Stored data entries:
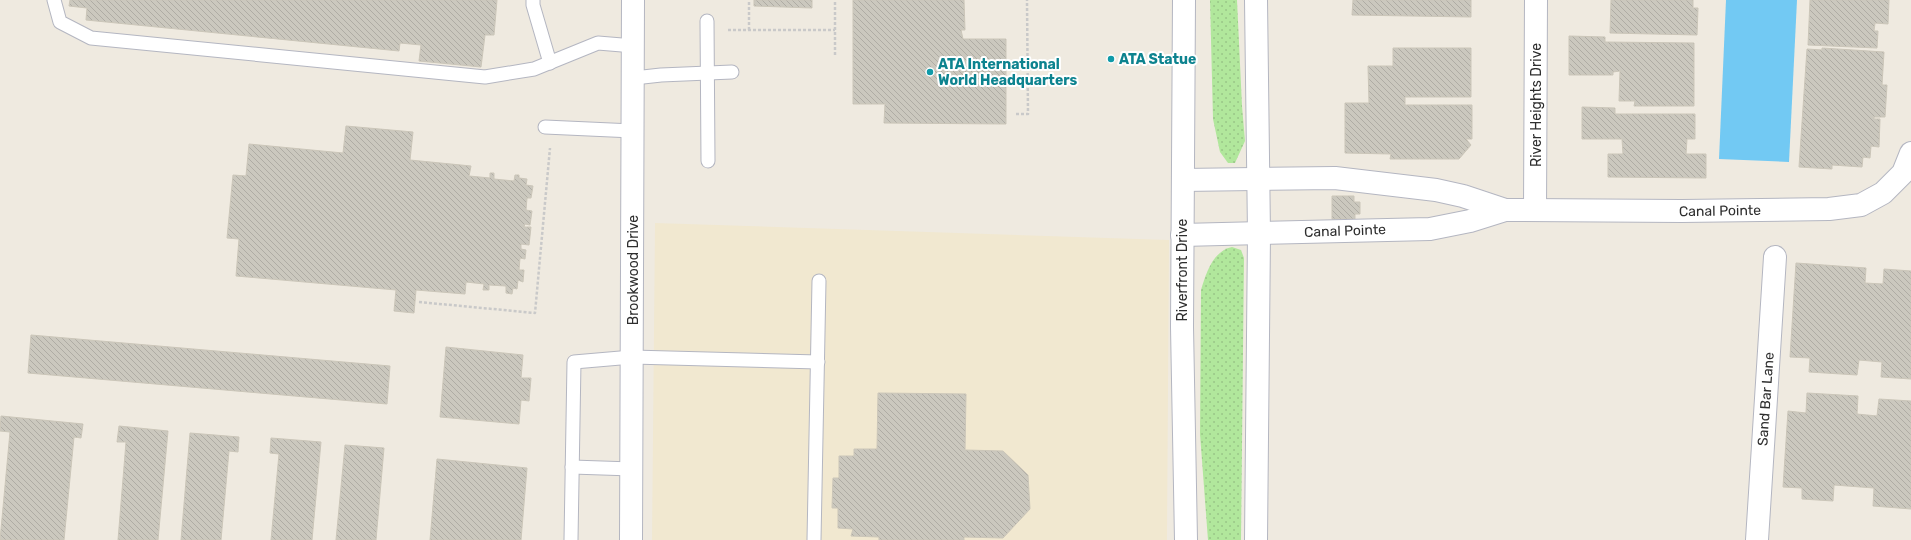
<svg xmlns="http://www.w3.org/2000/svg" width="1911" height="540" viewBox="0 0 1911 540" font-family="Rubik,sans-serif">
  <style>
    .education { fill: #f1e8d0 }
    .grass { fill: url(#grass-dots) }
    .water { fill: #72c9f3 }
    .building { fill: url(#building-back-hatch); stroke: #cbc6b9 }
    .lines { fill: none; stroke-linecap: round; stroke-linejoin: round }
    .lane-casing { stroke: #b4b6c1; stroke-width: 15 }
    .street-casing { stroke: #b4b6c1; stroke-width: 24 }
    .secondary-casing { stroke: #b4b6c1; stroke-width: 24 }
    .path { stroke: #c9c9c9; stroke-width: 2.5; stroke-dasharray: 3 2; stroke-linecap: butt }
    .lane { stroke: #fff; stroke-width: 13 }
    .street { stroke: #fff; stroke-width: 22 }
    .secondary { stroke: #fff; stroke-width: 22 }
    .culture-dot { fill: #0f9aa8; stroke: #fff; stroke-width: 1.5 }
    .labels { text-anchor: middle; dominant-baseline: central; stroke-width: 4; stroke-linejoin: round; paint-order: stroke }
    .culture-label { font-size: 14px; font-weight: bold; fill: #0d838f; stroke: #fff; text-anchor: start }
    .street-label { font-size: 14px; fill: #2e2e2e; stroke: #fff }
  </style>
  <defs>
    <pattern id="grass-dots" width="8" height="8" patternUnits="userSpaceOnUse"><rect width="8" height="8" fill="#b1e79c"/><path d="M2 2h.1M6 6h.1" fill="none" stroke="#99c687" stroke-width="1.8" stroke-linecap="round"/></pattern>
    <pattern id="building-back-hatch" width="6" height="6" patternUnits="userSpaceOnUse"><rect width="6" height="6" fill="#cbc8be"/><path d="M-1 5l2 2M0 0l6 6M5-1l2 2" fill="none" stroke="#afaca4"/></pattern>
  </defs>
  <rect width="100%" height="100%" fill="#efeae0"/>
  <polygon class="education" points="655,223 1169,240 1167,540 652,540"/>
  <g class="grass">
    <polygon points="1210,0 1237,0 1242,106 1245,141 1235,163 1228,163 1220,152 1213,119"/>
    <path d="M1232,247l9,3 3,8 -3,282h-33l-8,-106 1,-144c5,-17 12,-39 31,-43z"/>
  </g>
  <polygon class="water" points="1726,0 1797,0 1789,162 1719,159"/>
  <g class="building">
    <polygon points="70,0 497,0 494,35 485,35 481,67 419,61 421,45 400,43 399,51 86,20 87,8 69,6"/>
    <polygon points="754,0 812,0 812,8 754,6"/>
    <polygon points="853,0 964,0 965,30 961,30 963,39 1006,39 1006,124 884,123 885,104 853,104"/>
    <polygon points="1353,0 1471,0 1471,17 1352,15"/>
    <polygon points="1611,0 1693,0 1693,8 1698,8 1697,35 1610,33"/>
    <polygon points="1810,0 1889,0 1888,24 1875,23 1874,31 1878,31 1877,48 1808,45"/>
    <polygon points="1569,36 1605,37 1605,42 1694,43 1694,106 1634,106 1635,101 1619,101 1620,71 1613,72 1613,75 1569,75"/>
    <polygon points="1393,48 1471,48 1471,97 1405,97 1405,105 1472,105 1472,139 1466,139 1471,145 1459,159 1390,159 1391,154 1345,153 1345,103 1369,103 1368,66 1393,66"/>
    <polygon points="1822,48 1884,52 1882,85 1887,85 1885,117 1874,117 1874,119 1880,119 1879,147 1871,146 1870,158 1863,157 1862,167 1832,165 1832,169 1799,167 1807,49 1822,50"/>
    <polygon points="1582,107 1615,108 1615,114 1695,114 1695,139 1687,139 1686,154 1706,154 1706,178 1608,177 1608,154 1623,154 1622,139 1582,139"/>
    <polygon points="346,126 413,132 410,160 471,166 469,176 490,178 490,173 494,173 494,179 514,181 515,175 519,175 519,178 527,179 526,185 533,186 531,198 527,198 526,210 532,211 530,225 525,224 524,227 531,227 529,245 521,244 521,249 526,250 525,259 520,258 519,270 524,270 523,282 518,280 517,289 513,288 512,294 506,293 506,286 489,285 489,290 483,290 484,284 466,282 465,294 416,290 414,313 394,311 396,290 236,276 239,239 227,238 233,175 246,176 249,144 343,153"/>
    <polygon points="1332,196 1354,196 1354,202 1360,202 1360,214 1355,214 1355,219 1332,219"/>
    <polygon points="1796,263 1866,268 1865,283 1883,284 1884,269 1911,271 1911,379 1881,377 1882,362 1859,360 1857,375 1809,372 1810,358 1790,357"/>
    <polygon points="31,335 390,366 387,404 28,373"/>
    <polygon points="446,347 523,355 521,378 531,378 529,401 521,400 519,424 440,417"/>
    <polygon points="878,393 966,394 965,450 1003,451 1028,475 1030,509 1003,538 964,537 964,540 879,540 879,537 851,536 853,529 838,528 838,508 832,508 833,478 839,478 839,456 854,456 854,449 877,449"/>
    <polygon points="1807,393 1858,396 1857,414 1877,416 1879,399 1911,401 1911,509 1873,506 1874,488 1834,485 1833,501 1802,499 1802,488 1783,487 1788,411 1806,413"/>
    <polygon points="1,416 83,424 81,438 74,437 64,540 0,540 10,432 0,431"/>
    <polygon points="119,426 168,431 158,540 118,540 126,442 117,442"/>
    <polygon points="190,433 239,437 238,452 229,451 221,540 181,540"/>
    <polygon points="271,438 321,442 312,540 271,540 279,454 270,453"/>
    <polygon points="345,445 384,448 376,540 336,540"/>
    <polygon points="437,459 527,468 521,540 430,540"/>
  </g>
  <g class="lines">
    <g class="lane-casing">
      <g id="lane">
        <polyline points="54,0 60,22 91,38 485,77 534,69 598,43 634,46"/>
        <polyline points="533,0 533,5 550,63"/>
        <polyline points="707,21 708,161"/>
        <polyline points="634,78 661,75 732,72"/>
        <polyline points="545,127 633,131"/>
        <polyline points="572,467 632,469"/>
        <polyline points="571,540 574,362 632,357 818,362"/>
        <polyline points="814,540 819,281"/>
      </g>
    </g>
    <g class="street-casing">
      <g id="street">
        <polyline points="1183,180 1335,178 1436,190 1463,196 1505,210 1682,211 1829,209 1861,205 1883,193 1903,173 1911,153"/>
        <polyline points="1535,210 1536,0"/>
        <polyline points="1182,235 1430,229 1470,221 1505,210"/>
        <polyline points="631,540 633,0"/>
        <polyline points="1757,540 1775,257"/>
      </g>
    </g>
    <g class="secondary-casing">
      <g id="secondary">
        <polyline points="1184,0 1182,327 1186,540"/>
        <polyline points="1256,540 1259,234 1256,0"/>
      </g>
    </g>
    <g class="path">
      <polyline points="728,30 835,30"/>
      <polyline points="749,30 749,0"/>
      <polyline points="835,55 835,0"/>
      <polyline points="1016,114 1028,114 1027,0"/>
      <polyline points="419,302 535,313 550,148"/>
    </g>
    <use href="#lane" class="lane"/>
    <use href="#street" class="street"/>
    <use href="#secondary" class="secondary"/>
  </g>
  <g class="culture-dot">
    <circle cx="1111" cy="59" r="4"/>
    <circle cx="930" cy="72" r="4"/>
  </g>
  <g class="labels">
    <g class="culture-label">
      <text x="1119" y="59">ATA Statue</text>
      <text x="938" y="64">ATA International<tspan x="938" dy="16">World Headquarters</tspan></text>
    </g>
    <g class="street-label">
      <text transform="translate(1536 105) rotate(-90)">River Heights Drive</text>
      <text transform="translate(1720 211) rotate(-1)">Canal Pointe</text>
      <text transform="translate(1345 231) rotate(-2)">Canal Pointe</text>
      <text transform="translate(633 270) rotate(-90)">Brookwood Drive</text>
      <text transform="translate(1182 270) rotate(-90)">Riverfront Drive</text>
      <text transform="translate(1766 399) rotate(-86)">Sand Bar Lane</text>
    </g>
  </g>
</svg>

REQUIRED WORK: Find the lines in the entries above where "labels" occurs, and copy each of them.

EXERCISE SOLUTION:
    .labels { text-anchor: middle; dominant-baseline: central; stroke-width: 4; stroke-linejoin: round; paint-order: stroke }
  <g class="labels">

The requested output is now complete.